- [Excerpt to read]
━━━━━━━━━━━━━━━━

Well since youve laid the challenge lol.

Personally i find SN leaves a silvery/mirrory effect similar to a sealant. BOS balances both gloss and wetness perfectly and gives a true show car look.

The SN i tried was a panel pot bought from clean your car about 3 months ago. Would that be V1 or 2?

Maybe SN is better suited to lighter colours? On a silver or white car i dont suppose i would mind the look i got off SN but on my red it didnt do anything for me.


----------



## Avanti (Jan 17, 2006)

RaceGlazer said:


> May I throw 55 into the debate ? It was developed to target BOS as we used (through Morethanpolish) to sell a lot of it but many folks baulked at the price. I think you'd find results very similar, for half the price.


Following that, where would 42 fall into the competition? Vs one of the Swissvax or Dodo?


----------



## Dodo Factory (Apr 11, 2007)

The Doctor said:


> Well since youve laid the challenge lol.
> 
> Personally i find SN leaves a silvery/mirrory effect similar to a sealant. BOS balances both gloss and wetness perfectly and gives a true show car look.
> 
> ...


It would be v2 

It does work well on silvers and whites. I suppose it depends what you like and what you define as a 'show car look' 

There isn't a gulf of difference between the products, though - at least not technically or objectively. You swiftly enter the world of Dave KG's glossy nuances :thumb:


----------



## The Doctor (Sep 11, 2007)

━━━━━━━━━━━━━━━━

- [Record excerpts]
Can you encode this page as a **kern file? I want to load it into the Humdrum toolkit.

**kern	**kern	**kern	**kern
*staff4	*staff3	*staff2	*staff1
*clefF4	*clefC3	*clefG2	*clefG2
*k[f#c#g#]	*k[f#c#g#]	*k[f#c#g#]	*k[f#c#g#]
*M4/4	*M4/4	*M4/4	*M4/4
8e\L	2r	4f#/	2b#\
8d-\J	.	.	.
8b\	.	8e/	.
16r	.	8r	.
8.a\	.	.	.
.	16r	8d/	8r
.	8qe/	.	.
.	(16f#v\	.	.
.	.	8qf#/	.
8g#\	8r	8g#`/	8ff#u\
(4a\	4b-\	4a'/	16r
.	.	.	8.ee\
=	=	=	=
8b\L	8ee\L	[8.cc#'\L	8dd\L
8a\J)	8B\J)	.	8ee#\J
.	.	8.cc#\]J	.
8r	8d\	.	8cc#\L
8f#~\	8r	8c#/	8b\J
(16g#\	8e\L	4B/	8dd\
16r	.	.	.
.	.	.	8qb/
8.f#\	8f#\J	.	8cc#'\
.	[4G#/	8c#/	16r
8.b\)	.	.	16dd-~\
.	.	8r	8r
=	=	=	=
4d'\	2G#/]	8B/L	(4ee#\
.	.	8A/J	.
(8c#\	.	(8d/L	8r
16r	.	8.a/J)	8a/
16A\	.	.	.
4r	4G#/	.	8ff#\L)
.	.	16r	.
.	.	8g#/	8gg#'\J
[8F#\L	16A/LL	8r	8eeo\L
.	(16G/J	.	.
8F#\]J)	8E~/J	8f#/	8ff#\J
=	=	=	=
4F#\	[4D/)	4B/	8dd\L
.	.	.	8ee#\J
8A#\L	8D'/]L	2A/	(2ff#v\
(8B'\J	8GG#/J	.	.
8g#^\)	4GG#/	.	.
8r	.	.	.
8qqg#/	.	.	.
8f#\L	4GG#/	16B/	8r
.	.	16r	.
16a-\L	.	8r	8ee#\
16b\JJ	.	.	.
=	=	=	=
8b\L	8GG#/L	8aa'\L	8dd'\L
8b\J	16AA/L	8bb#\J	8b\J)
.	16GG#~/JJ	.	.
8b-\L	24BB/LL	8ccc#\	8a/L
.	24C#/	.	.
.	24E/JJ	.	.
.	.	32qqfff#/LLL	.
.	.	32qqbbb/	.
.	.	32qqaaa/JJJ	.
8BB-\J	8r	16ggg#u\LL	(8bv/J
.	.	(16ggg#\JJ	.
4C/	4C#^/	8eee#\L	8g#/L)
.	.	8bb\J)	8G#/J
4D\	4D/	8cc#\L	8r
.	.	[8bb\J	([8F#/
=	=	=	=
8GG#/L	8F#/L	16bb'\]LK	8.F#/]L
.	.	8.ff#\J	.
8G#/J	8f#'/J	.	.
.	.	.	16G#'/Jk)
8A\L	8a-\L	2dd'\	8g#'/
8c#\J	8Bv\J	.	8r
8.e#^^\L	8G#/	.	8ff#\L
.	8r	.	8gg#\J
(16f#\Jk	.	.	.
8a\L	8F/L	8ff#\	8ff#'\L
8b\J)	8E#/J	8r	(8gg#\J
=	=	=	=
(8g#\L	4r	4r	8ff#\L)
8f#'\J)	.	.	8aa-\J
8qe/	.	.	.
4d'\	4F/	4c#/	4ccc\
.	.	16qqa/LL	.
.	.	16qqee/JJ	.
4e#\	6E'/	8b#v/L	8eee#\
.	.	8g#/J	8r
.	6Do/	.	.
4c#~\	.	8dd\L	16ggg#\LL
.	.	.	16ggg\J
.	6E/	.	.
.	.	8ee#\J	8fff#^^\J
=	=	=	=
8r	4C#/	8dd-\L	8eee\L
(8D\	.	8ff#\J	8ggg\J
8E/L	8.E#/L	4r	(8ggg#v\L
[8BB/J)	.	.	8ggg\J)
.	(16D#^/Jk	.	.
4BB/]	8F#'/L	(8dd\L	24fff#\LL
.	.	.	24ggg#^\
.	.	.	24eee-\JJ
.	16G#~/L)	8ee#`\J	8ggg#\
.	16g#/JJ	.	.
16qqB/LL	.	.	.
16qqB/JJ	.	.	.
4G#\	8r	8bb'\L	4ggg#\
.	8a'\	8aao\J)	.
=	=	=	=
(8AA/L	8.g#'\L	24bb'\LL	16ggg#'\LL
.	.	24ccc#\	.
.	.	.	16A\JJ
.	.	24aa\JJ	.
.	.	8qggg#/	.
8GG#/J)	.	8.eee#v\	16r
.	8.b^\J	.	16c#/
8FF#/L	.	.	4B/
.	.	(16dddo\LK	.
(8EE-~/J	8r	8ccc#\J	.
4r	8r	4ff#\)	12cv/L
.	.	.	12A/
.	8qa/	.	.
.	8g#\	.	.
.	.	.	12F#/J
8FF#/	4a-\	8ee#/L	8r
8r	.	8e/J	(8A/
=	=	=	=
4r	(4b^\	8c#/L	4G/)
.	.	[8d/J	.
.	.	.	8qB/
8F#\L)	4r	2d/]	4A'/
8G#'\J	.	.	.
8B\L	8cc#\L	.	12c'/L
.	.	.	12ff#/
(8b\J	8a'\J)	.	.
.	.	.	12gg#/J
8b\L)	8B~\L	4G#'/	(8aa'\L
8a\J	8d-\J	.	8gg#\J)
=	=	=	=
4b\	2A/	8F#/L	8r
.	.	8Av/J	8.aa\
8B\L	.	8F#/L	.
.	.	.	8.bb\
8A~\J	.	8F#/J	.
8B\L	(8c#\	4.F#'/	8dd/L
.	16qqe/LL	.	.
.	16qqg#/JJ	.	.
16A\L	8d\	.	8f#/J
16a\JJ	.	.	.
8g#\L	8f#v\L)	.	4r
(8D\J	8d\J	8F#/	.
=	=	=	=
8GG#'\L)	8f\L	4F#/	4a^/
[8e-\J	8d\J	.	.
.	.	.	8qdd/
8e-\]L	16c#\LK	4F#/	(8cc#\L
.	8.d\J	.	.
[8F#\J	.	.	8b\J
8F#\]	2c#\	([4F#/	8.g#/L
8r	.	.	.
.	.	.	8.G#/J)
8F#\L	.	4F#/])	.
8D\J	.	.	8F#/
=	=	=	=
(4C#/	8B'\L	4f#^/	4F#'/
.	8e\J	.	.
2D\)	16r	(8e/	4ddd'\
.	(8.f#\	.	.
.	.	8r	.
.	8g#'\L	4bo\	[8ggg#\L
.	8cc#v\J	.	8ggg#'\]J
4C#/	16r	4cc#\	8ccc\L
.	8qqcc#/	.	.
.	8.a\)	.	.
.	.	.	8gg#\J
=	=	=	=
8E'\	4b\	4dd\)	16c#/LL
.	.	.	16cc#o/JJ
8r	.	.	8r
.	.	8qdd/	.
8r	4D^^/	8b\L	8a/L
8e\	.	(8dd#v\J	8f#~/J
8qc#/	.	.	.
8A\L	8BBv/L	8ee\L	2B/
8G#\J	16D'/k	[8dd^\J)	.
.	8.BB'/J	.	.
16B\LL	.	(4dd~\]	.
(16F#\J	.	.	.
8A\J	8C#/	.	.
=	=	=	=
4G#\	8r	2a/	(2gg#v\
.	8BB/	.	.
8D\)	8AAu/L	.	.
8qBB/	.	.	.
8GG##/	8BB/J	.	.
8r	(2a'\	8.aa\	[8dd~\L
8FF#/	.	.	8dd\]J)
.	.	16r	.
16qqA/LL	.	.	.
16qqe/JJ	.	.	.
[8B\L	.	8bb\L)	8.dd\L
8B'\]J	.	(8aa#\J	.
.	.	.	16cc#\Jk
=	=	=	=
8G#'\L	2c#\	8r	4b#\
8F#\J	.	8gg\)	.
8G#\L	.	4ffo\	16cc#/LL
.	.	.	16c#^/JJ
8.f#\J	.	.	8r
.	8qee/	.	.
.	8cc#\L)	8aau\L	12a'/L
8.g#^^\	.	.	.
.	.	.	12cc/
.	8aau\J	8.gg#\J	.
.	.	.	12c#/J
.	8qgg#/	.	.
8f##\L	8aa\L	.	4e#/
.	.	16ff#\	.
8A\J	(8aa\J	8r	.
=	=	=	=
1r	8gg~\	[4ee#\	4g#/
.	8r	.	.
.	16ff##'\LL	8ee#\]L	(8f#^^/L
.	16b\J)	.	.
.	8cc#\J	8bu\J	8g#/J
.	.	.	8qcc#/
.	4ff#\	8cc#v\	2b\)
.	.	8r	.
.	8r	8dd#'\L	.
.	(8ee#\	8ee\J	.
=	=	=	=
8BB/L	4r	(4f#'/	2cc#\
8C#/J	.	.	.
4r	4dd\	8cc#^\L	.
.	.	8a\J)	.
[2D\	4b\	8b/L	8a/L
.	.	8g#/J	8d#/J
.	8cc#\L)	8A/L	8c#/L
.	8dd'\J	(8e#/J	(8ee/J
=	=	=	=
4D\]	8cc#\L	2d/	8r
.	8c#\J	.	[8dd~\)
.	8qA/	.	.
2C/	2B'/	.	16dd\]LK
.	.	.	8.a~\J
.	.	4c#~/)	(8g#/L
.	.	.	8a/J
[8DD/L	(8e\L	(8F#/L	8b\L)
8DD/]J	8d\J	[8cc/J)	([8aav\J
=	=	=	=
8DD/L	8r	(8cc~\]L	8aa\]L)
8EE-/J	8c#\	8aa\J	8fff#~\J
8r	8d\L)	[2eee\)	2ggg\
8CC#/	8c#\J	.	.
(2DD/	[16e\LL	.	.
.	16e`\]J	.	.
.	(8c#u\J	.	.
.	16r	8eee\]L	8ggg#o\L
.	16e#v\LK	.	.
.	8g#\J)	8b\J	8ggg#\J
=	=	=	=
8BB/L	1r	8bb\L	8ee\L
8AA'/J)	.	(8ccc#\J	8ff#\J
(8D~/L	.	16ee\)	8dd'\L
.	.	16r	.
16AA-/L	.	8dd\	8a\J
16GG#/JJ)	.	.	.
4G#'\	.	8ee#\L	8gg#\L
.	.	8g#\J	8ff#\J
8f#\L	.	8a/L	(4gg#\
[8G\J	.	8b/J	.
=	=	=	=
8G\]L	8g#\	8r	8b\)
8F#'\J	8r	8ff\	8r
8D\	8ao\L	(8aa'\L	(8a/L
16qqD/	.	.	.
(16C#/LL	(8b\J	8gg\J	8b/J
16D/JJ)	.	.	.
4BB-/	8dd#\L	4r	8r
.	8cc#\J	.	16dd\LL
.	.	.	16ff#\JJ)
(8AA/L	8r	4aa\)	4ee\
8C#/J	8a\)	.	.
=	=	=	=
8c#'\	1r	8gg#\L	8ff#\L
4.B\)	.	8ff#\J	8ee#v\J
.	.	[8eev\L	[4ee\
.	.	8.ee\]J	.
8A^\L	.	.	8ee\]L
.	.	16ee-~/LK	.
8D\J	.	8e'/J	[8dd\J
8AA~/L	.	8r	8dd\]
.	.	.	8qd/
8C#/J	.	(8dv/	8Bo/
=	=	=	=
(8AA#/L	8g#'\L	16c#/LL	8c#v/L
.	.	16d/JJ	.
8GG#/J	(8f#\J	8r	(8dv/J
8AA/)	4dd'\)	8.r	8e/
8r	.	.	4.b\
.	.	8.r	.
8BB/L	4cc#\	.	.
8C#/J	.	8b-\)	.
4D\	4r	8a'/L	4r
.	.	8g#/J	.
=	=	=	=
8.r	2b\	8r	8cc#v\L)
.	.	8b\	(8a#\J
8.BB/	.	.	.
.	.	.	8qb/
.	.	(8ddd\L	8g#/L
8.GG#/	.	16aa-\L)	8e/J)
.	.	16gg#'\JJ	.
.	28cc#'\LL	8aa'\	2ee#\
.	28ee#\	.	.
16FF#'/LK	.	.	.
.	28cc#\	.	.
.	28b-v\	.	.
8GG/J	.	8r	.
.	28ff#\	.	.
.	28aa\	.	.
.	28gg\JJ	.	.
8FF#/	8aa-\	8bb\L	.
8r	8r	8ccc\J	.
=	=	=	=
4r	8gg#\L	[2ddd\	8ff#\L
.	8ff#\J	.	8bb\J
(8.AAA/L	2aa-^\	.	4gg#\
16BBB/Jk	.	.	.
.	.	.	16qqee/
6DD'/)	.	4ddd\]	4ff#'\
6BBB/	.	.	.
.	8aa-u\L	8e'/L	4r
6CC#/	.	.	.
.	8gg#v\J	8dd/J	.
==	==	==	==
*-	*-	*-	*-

━━━━━━━━━━━━━━━━

In the car wax forum thread above, reproduce the passage from "The SN i tried" to "anything for me." word for word.

The SN i tried was a panel pot bought from clean your car about 3 months ago. Would that be V1 or 2?

Maybe SN is better suited to lighter colours? On a silver or white car i dont suppose i would mind the look i got off SN but on my red it didnt do anything for me.